There are three ways to create a PDF Searchable Image file in PP12 and PP14 — scanning, converting (via Save As), and printing (to the PaperPort Image Printer):

(1) To scan directly to a PDF Searchable Image file, create a Scanning Profile in the Scan or Get Photo pane, click on the Output tab, and select PDF Searchable Image in the File type drop-down:


(2) To convert a file to a PDF Searchable Image file, right-click the item on the PaperPort Desktop, click Save As... from the context menu, and select PDF Searchable Image in the Save as type drop-down:


(3) To print to a PDF Searchable Image file, print to the PaperPort Image Printer in any Windows program. For example, here's the print dialog for printing a TIFF file from MS Paint to the PP Image Printer, thereby creating a PDF Searchable Image file:


However, you must first configure the PaperPort Image Printer to an output type of PDF Searchable Image file, not PDF Image. To do this in PP12 and PP14, click the Desktop menu, then the Desktop Options button on the ribbon, then the Item tab, and select PDF Searchable Image in the PaperPort Image Printer file type drop-down:


It is important to note that printing to the PP Image Printer creates a raster image (bitmap/graphic) which then has to go through the OCR process in order to create text. If your source document already has text, such as a typical web page or Word file, this is generally not the right technique for creating a PDF, that is, there's no reason to go from text to an image and then back to text again via OCR.

The better technique is to print to a PDF print driver that goes from the source text straight to text in the PDF file, creating what's known as a PDF Normal file. PaperPort installs such a driver that has had various names over the years, including DocuCom, Nuance PDF, and ScanSoft PDF Create.

These are in addition to, and different from, the PP Image Printer. They are similar to other PDF print drivers that create a PDF Normal file (straight text-to-text, i.e., no OCR), such as Adobe PDF (Distiller), part of an Adobe Acrobat installation, as well as many free ones, including Bullzip, CutePDF Writer, doPDF, Foxit Reader PDF Printer (part of the Foxit Reader install), Nitro PDF Creator (part of the Nitro Reader install), PDFCreator, PDF-XChange Printer (part of the PDF-XChange Editor install), and PrimoPDF.

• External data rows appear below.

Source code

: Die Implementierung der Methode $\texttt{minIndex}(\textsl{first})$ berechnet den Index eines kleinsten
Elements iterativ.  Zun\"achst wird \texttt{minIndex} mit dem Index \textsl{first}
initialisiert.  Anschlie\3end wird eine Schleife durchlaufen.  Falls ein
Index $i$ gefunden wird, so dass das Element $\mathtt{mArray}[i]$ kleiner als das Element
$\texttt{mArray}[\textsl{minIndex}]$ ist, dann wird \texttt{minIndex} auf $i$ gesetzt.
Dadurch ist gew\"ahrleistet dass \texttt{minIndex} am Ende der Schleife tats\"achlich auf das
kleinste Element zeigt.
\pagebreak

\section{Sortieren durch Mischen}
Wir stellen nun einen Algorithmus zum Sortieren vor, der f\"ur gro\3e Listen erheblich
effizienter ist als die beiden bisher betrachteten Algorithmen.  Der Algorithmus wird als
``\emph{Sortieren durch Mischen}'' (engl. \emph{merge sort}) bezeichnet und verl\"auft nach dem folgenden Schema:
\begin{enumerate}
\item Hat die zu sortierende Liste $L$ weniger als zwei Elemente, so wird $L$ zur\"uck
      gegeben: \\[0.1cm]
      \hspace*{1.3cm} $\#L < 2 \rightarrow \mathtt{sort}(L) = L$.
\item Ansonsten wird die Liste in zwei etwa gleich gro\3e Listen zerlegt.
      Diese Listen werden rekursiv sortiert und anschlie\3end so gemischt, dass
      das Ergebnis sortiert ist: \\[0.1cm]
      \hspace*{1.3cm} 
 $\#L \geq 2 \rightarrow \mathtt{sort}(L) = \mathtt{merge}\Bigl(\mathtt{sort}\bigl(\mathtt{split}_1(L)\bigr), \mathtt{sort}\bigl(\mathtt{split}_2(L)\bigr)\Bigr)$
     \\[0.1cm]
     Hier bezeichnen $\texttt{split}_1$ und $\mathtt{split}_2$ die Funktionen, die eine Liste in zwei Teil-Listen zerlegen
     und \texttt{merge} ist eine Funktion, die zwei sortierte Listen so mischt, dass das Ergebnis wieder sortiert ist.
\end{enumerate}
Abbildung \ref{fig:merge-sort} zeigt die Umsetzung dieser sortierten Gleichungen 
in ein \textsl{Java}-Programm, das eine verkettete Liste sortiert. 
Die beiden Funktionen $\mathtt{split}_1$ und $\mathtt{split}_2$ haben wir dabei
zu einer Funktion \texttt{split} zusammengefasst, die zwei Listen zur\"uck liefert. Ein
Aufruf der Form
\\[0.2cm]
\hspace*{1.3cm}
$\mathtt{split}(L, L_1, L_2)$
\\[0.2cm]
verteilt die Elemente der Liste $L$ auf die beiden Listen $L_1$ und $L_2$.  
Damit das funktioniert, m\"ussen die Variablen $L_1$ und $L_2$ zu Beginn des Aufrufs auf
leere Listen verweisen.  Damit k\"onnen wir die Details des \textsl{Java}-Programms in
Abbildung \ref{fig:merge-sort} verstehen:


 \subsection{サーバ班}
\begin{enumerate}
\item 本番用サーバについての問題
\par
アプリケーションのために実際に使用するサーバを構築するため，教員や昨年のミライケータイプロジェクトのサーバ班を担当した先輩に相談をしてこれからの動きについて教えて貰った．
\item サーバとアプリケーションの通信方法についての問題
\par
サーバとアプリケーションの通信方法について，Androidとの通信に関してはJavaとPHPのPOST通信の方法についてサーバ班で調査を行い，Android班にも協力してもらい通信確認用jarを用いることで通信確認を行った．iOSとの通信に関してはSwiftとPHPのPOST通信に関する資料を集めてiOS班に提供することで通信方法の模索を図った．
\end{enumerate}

In summary, when scanning paper, you must scan to an image and have PaperPort invoke OCR to create a PDF Searchable Image file (which it does automatically via a Scanning Profile). Likewise, when converting an image-only file, such as a BMP, JPG, PNG, [image-only] PDF, or TIFF, to a PDF Searchable Image file, you must also have PaperPort invoke OCR to create it (which it does automatically via Save As). But when printing to a PDF file, you should print to the PP Image Printer only if the source document is a raster image (bitmap/graphic); if it isn't, then it's better to print to one of the other PDF print drivers mentioned above.

Two important variables that affect OCR accuracy are Mode (Black&White, Grayscale, Color) and Resolution (DPI - dots per inch). For typical business documents, I recommend B&W (monochrome/1-bit) and 300 DPI. This generally results in reasonable files size and accurate OCR. On rare occasions, I'll use B&W and 400 or 600 DPI, but in many cases, 600 DPI (counter intuitively) results in less accurate OCR. On other rare occasions, I'll use Grayscale (8-bit) and either 200 or 300 DPI, which sometimes results in more accurate OCR. To learn more about Mode and Resolution when scanning, I recommend Wayne Fulton's excellent site, A few scanning tips. In particular, look at the section that discusses OCR, Scanning Line art.

In PaperPort, you may set the Mode and Resolution in all three methods for creating a PDF Searchable Image:





That's it! Three easy ways to create PDF Searchable Image files in PaperPort 12 and PaperPort 14.